(Exercise requirements) Your response needs to be the data below, retyped exactly.

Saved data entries
::::::

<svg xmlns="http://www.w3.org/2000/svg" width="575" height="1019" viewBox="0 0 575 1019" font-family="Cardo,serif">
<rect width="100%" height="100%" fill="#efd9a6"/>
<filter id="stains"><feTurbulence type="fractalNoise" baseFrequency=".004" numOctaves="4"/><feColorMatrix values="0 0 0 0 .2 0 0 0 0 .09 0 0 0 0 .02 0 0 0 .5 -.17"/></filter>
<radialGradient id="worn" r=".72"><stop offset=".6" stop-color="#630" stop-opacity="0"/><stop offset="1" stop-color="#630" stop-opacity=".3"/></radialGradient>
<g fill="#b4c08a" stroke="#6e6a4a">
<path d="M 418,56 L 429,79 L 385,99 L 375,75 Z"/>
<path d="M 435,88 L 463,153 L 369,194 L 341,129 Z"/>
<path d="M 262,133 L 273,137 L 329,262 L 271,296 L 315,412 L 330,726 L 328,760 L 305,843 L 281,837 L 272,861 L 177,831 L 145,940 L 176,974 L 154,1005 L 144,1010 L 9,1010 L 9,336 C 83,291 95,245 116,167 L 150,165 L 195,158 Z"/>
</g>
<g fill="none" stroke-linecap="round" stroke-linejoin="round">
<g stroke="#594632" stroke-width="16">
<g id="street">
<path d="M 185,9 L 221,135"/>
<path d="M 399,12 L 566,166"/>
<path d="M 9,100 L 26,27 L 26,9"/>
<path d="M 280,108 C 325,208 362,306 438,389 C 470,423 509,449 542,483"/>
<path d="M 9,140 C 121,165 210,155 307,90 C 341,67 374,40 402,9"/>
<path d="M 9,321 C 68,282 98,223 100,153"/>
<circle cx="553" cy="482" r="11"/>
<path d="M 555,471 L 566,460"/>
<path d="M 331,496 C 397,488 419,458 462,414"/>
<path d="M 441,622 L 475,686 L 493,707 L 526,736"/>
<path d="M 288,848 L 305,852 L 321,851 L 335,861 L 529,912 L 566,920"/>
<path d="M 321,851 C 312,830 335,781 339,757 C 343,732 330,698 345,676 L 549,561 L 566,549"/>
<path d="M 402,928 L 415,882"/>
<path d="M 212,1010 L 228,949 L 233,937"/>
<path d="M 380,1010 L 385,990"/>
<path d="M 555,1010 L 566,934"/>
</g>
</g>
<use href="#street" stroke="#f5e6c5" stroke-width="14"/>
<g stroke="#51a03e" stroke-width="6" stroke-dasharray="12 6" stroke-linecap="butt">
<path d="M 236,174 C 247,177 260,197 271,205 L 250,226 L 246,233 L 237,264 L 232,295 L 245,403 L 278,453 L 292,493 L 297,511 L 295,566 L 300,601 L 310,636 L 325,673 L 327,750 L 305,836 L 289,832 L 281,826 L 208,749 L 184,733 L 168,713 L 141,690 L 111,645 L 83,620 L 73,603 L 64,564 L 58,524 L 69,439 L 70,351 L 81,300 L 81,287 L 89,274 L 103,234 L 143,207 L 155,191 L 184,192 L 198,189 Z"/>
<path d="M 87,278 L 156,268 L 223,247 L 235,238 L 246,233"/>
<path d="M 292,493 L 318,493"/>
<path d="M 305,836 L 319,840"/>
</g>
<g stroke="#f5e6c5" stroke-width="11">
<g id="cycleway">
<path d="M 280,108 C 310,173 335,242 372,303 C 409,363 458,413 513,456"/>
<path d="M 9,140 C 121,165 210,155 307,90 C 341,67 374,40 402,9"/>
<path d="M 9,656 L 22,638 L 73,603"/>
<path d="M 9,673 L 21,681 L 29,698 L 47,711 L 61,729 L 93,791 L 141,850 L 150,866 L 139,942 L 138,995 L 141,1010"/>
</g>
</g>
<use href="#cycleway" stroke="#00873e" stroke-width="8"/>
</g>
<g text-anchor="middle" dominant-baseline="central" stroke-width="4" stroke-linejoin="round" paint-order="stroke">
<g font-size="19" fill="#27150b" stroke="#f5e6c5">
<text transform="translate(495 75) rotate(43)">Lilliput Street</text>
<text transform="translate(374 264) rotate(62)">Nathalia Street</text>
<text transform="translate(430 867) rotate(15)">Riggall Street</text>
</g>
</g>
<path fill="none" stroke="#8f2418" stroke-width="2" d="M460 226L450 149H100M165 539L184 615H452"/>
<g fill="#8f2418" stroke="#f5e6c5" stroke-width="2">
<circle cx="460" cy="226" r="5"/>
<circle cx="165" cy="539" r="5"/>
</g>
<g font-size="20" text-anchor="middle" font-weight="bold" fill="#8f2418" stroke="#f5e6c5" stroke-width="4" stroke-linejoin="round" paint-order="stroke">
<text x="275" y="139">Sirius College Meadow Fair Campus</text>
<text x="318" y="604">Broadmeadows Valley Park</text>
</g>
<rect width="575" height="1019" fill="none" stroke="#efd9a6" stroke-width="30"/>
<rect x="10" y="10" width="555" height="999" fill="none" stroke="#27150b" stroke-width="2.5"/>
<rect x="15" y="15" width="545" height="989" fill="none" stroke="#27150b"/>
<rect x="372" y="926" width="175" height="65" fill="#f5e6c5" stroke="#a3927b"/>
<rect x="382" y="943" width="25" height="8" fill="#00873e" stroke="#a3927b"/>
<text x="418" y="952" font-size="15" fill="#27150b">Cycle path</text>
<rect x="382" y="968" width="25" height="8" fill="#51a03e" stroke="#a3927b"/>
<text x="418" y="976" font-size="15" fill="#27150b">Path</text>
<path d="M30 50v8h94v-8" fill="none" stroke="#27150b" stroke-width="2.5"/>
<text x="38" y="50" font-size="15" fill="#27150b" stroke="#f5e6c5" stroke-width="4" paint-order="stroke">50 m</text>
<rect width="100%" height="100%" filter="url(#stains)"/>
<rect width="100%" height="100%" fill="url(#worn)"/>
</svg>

::::::

(Answer to the problem)
<svg xmlns="http://www.w3.org/2000/svg" width="575" height="1019" viewBox="0 0 575 1019" font-family="Cardo,serif">
<rect width="100%" height="100%" fill="#efd9a6"/>
<filter id="stains"><feTurbulence type="fractalNoise" baseFrequency=".004" numOctaves="4"/><feColorMatrix values="0 0 0 0 .2 0 0 0 0 .09 0 0 0 0 .02 0 0 0 .5 -.17"/></filter>
<radialGradient id="worn" r=".72"><stop offset=".6" stop-color="#630" stop-opacity="0"/><stop offset="1" stop-color="#630" stop-opacity=".3"/></radialGradient>
<g fill="#b4c08a" stroke="#6e6a4a">
<path d="M 418,56 L 429,79 L 385,99 L 375,75 Z"/>
<path d="M 435,88 L 463,153 L 369,194 L 341,129 Z"/>
<path d="M 262,133 L 273,137 L 329,262 L 271,296 L 315,412 L 330,726 L 328,760 L 305,843 L 281,837 L 272,861 L 177,831 L 145,940 L 176,974 L 154,1005 L 144,1010 L 9,1010 L 9,336 C 83,291 95,245 116,167 L 150,165 L 195,158 Z"/>
</g>
<g fill="none" stroke-linecap="round" stroke-linejoin="round">
<g stroke="#594632" stroke-width="16">
<g id="street">
<path d="M 185,9 L 221,135"/>
<path d="M 399,12 L 566,166"/>
<path d="M 9,100 L 26,27 L 26,9"/>
<path d="M 280,108 C 325,208 362,306 438,389 C 470,423 509,449 542,483"/>
<path d="M 9,140 C 121,165 210,155 307,90 C 341,67 374,40 402,9"/>
<path d="M 9,321 C 68,282 98,223 100,153"/>
<circle cx="553" cy="482" r="11"/>
<path d="M 555,471 L 566,460"/>
<path d="M 331,496 C 397,488 419,458 462,414"/>
<path d="M 441,622 L 475,686 L 493,707 L 526,736"/>
<path d="M 288,848 L 305,852 L 321,851 L 335,861 L 529,912 L 566,920"/>
<path d="M 321,851 C 312,830 335,781 339,757 C 343,732 330,698 345,676 L 549,561 L 566,549"/>
<path d="M 402,928 L 415,882"/>
<path d="M 212,1010 L 228,949 L 233,937"/>
<path d="M 380,1010 L 385,990"/>
<path d="M 555,1010 L 566,934"/>
</g>
</g>
<use href="#street" stroke="#f5e6c5" stroke-width="14"/>
<g stroke="#51a03e" stroke-width="6" stroke-dasharray="12 6" stroke-linecap="butt">
<path d="M 236,174 C 247,177 260,197 271,205 L 250,226 L 246,233 L 237,264 L 232,295 L 245,403 L 278,453 L 292,493 L 297,511 L 295,566 L 300,601 L 310,636 L 325,673 L 327,750 L 305,836 L 289,832 L 281,826 L 208,749 L 184,733 L 168,713 L 141,690 L 111,645 L 83,620 L 73,603 L 64,564 L 58,524 L 69,439 L 70,351 L 81,300 L 81,287 L 89,274 L 103,234 L 143,207 L 155,191 L 184,192 L 198,189 Z"/>
<path d="M 87,278 L 156,268 L 223,247 L 235,238 L 246,233"/>
<path d="M 292,493 L 318,493"/>
<path d="M 305,836 L 319,840"/>
</g>
<g stroke="#f5e6c5" stroke-width="11">
<g id="cycleway">
<path d="M 280,108 C 310,173 335,242 372,303 C 409,363 458,413 513,456"/>
<path d="M 9,140 C 121,165 210,155 307,90 C 341,67 374,40 402,9"/>
<path d="M 9,656 L 22,638 L 73,603"/>
<path d="M 9,673 L 21,681 L 29,698 L 47,711 L 61,729 L 93,791 L 141,850 L 150,866 L 139,942 L 138,995 L 141,1010"/>
</g>
</g>
<use href="#cycleway" stroke="#00873e" stroke-width="8"/>
</g>
<g text-anchor="middle" dominant-baseline="central" stroke-width="4" stroke-linejoin="round" paint-order="stroke">
<g font-size="19" fill="#27150b" stroke="#f5e6c5">
<text transform="translate(495 75) rotate(43)">Lilliput Street</text>
<text transform="translate(374 264) rotate(62)">Nathalia Street</text>
<text transform="translate(430 867) rotate(15)">Riggall Street</text>
</g>
</g>
<path fill="none" stroke="#8f2418" stroke-width="2" d="M460 226L450 149H100M165 539L184 615H452"/>
<g fill="#8f2418" stroke="#f5e6c5" stroke-width="2">
<circle cx="460" cy="226" r="5"/>
<circle cx="165" cy="539" r="5"/>
</g>
<g font-size="20" text-anchor="middle" font-weight="bold" fill="#8f2418" stroke="#f5e6c5" stroke-width="4" stroke-linejoin="round" paint-order="stroke">
<text x="275" y="139">Sirius College Meadow Fair Campus</text>
<text x="318" y="604">Broadmeadows Valley Park</text>
</g>
<rect width="575" height="1019" fill="none" stroke="#efd9a6" stroke-width="30"/>
<rect x="10" y="10" width="555" height="999" fill="none" stroke="#27150b" stroke-width="2.5"/>
<rect x="15" y="15" width="545" height="989" fill="none" stroke="#27150b"/>
<rect x="372" y="926" width="175" height="65" fill="#f5e6c5" stroke="#a3927b"/>
<rect x="382" y="943" width="25" height="8" fill="#00873e" stroke="#a3927b"/>
<text x="418" y="952" font-size="15" fill="#27150b">Cycle path</text>
<rect x="382" y="968" width="25" height="8" fill="#51a03e" stroke="#a3927b"/>
<text x="418" y="976" font-size="15" fill="#27150b">Path</text>
<path d="M30 50v8h94v-8" fill="none" stroke="#27150b" stroke-width="2.5"/>
<text x="38" y="50" font-size="15" fill="#27150b" stroke="#f5e6c5" stroke-width="4" paint-order="stroke">50 m</text>
<rect width="100%" height="100%" filter="url(#stains)"/>
<rect width="100%" height="100%" fill="url(#worn)"/>
</svg>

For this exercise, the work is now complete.